▸ **EXERCISE REQUIREMENTS**: Among the lines below, take the one holding "FOI status: draft", the one holding "Keeping Fees |", and all lines between them. Set them down exactly.

▸ **INPUT**:
────────────────────────────────────────
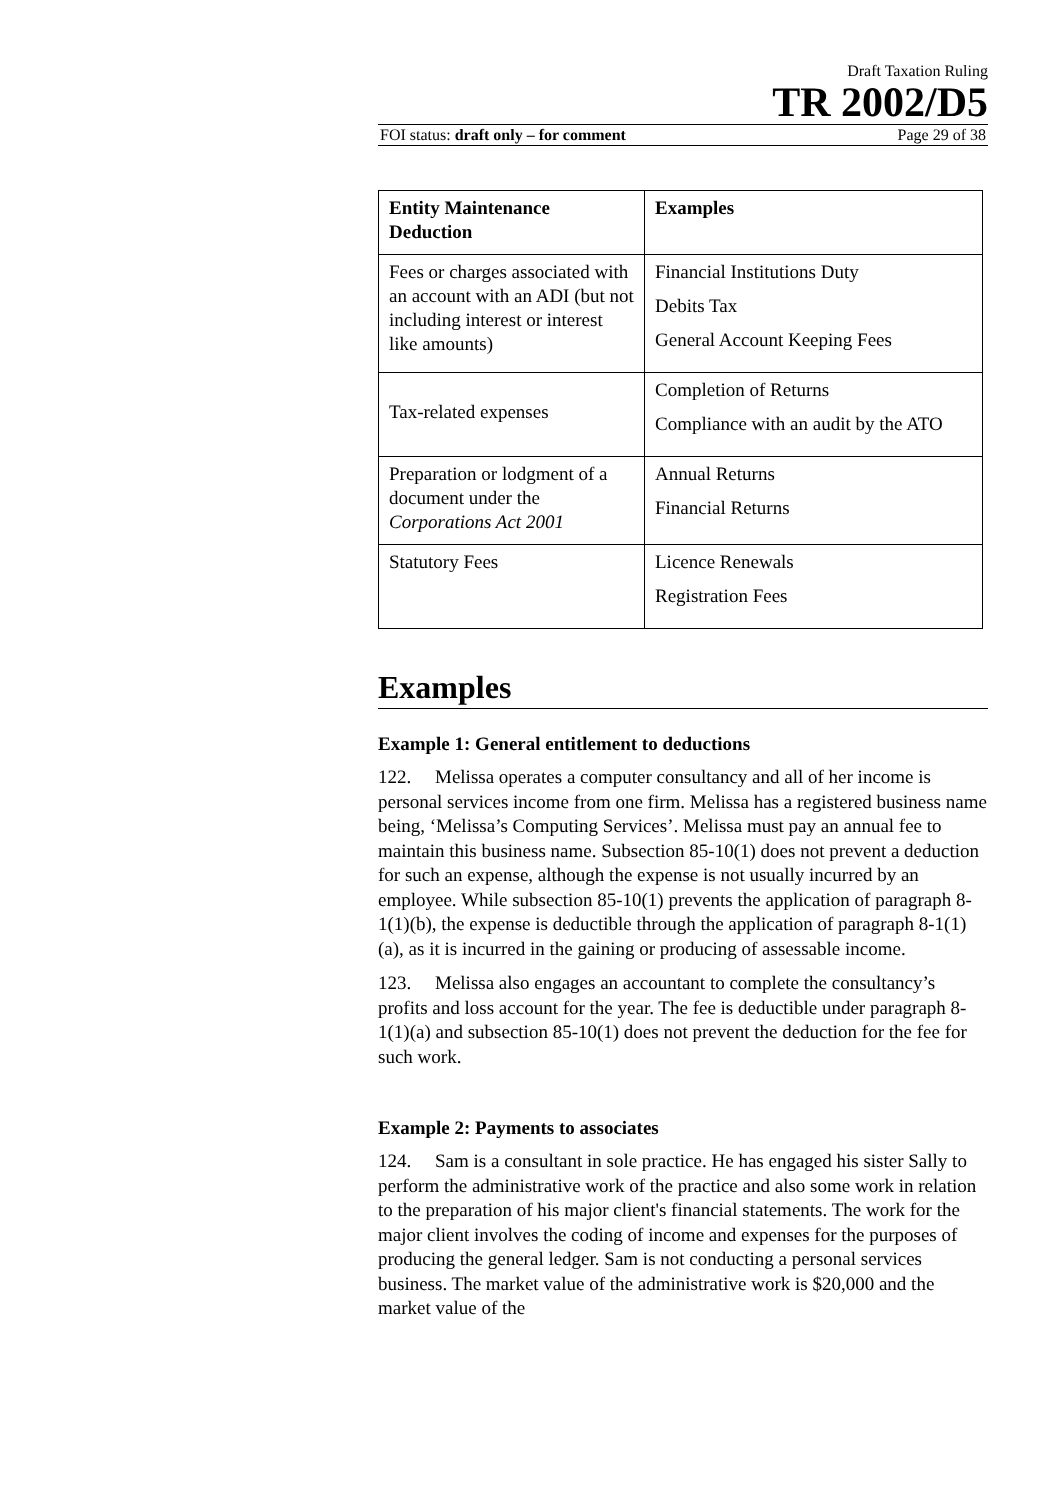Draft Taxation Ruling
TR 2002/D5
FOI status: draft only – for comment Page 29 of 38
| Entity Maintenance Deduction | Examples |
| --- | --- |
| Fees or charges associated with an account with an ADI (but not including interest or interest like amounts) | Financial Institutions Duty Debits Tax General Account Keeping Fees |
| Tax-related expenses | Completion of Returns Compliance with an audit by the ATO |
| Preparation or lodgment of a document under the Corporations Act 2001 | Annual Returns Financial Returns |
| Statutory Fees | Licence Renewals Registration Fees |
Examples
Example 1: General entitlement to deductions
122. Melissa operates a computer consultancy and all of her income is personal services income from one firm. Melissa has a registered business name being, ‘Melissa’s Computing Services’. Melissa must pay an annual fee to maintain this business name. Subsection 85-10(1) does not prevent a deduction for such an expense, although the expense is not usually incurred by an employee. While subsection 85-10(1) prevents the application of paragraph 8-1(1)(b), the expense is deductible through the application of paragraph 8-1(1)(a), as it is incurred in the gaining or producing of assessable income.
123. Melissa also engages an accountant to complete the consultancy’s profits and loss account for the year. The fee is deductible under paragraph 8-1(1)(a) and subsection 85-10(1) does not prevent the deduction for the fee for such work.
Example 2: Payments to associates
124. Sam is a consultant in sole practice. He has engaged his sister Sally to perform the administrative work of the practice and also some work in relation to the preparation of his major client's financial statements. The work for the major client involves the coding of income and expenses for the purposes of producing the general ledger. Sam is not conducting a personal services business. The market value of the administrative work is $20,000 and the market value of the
────────────────────────────────────────
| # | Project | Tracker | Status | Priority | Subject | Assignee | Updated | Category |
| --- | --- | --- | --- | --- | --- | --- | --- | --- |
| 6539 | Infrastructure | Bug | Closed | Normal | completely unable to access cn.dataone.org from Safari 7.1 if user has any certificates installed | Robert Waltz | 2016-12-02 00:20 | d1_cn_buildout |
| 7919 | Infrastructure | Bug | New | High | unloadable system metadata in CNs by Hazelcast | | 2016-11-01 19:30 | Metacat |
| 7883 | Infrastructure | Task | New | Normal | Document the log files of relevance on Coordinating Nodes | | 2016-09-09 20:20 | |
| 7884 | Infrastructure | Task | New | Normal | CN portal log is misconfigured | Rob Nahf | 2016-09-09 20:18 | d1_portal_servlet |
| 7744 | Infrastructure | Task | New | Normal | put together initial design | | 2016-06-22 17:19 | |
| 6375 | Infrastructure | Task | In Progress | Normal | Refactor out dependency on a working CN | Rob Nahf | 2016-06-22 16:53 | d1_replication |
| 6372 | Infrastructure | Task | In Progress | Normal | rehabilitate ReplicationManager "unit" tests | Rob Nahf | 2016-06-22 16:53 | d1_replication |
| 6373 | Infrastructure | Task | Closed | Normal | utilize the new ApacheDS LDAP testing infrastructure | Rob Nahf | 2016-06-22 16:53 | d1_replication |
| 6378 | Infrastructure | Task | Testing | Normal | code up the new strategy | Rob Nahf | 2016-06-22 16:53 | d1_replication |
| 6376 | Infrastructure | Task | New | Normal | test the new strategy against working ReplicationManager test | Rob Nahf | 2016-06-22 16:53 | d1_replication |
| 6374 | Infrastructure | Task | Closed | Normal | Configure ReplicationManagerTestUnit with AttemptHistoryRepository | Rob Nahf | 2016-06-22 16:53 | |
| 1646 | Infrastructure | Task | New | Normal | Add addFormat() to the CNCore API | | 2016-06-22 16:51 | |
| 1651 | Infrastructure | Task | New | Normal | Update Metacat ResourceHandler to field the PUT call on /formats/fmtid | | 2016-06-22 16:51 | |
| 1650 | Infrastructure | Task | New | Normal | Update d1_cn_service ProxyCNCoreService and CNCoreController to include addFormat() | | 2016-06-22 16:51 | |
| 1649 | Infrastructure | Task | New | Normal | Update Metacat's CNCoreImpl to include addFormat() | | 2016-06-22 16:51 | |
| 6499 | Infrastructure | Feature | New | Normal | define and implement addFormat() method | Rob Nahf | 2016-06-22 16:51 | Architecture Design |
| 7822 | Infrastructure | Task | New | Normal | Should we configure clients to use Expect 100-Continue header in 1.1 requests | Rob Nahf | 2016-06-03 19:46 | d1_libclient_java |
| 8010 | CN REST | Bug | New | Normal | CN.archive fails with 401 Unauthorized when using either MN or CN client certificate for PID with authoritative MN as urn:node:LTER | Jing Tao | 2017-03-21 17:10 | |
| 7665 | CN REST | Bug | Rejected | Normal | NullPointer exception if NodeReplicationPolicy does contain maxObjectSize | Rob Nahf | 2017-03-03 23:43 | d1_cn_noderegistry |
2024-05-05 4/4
────────────────────────────────────────
▸ **RESPONSE TO THIS TASK**:
FOI status: draft only – for comment Page 29 of 38
| Entity Maintenance Deduction | Examples |
| --- | --- |
| Fees or charges associated with an account with an ADI (but not including interest or interest like amounts) | Financial Institutions Duty Debits Tax General Account Keeping Fees |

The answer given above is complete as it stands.